▶ [RECORDS SUPPLIED]
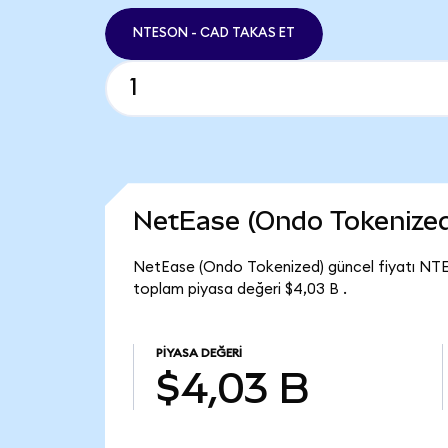
NTESON - CAD TAKAS ET
NetEase (Ondo Tokenize
NetEase (Ondo Tokenized) güncel fiyatı NTE
toplam piyasa değeri $4,03 B .
PIYASA DEĞERI
$4,03 B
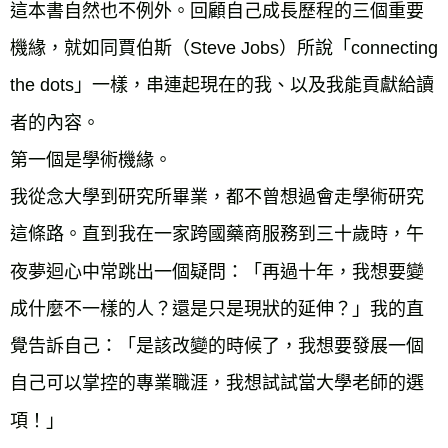
這本書自然也不例外。回顧自己成長歷程的三個重要
機緣，就如同賈伯斯（Steve Jobs）所說「connecting 
the dots」一樣，串連起現在的我、以及我能貢獻給讀
者的內容。
第一個是學術機緣。
我從念大學到研究所畢業，都不曾想過會走學術研究
這條路。直到我在一家跨國藥商服務到三十歲時，午
夜夢迴心中常跳出一個疑問：「再過十年，我想要變
成什麼不一樣的人？還是只是現狀的延伸？」我的直
覺告訴自己：「是該改變的時候了，我想要發展一個
自己可以掌控的專業職涯，我想試試當大學老師的選
項！」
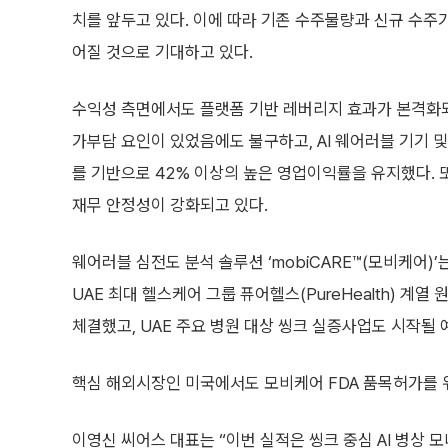
치를 앞두고 있다. 이에 따라 기존 수주물량과 신규 수주
어질 것으로 기대하고 있다.
수익성 측면에서도 플랫폼 기반 레버리지 효과가 본격화되고
가부담 요인이 있었음에도 불구하고, AI 웨어러블 기기 
를 기반으로 42% 이상의 높은 영업이익률을 유지했다.
재무 안정성이 강화되고 있다.
웨어러블 심전도 분석 솔루션 ‘mobiCARE™(모비케어)
UAE 최대 헬스케어 그룹 퓨어헬스(PureHealth) 계열 
체결했고, UAE 주요 병원 대상 씽크 실증사업도 시작될 
핵심 해외시장인 미국에서도 모비케어 FDA 품목허가를 
이영신 씨어스 대표는 “이번 실적은 씽크 중심 AI 병상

▶ [WHAT IS NEEDED] After reading the entries above, report the number of lines that include the string "웨어러블". Give no other text.

▶ [RESULT OF THIS EXERCISE] 2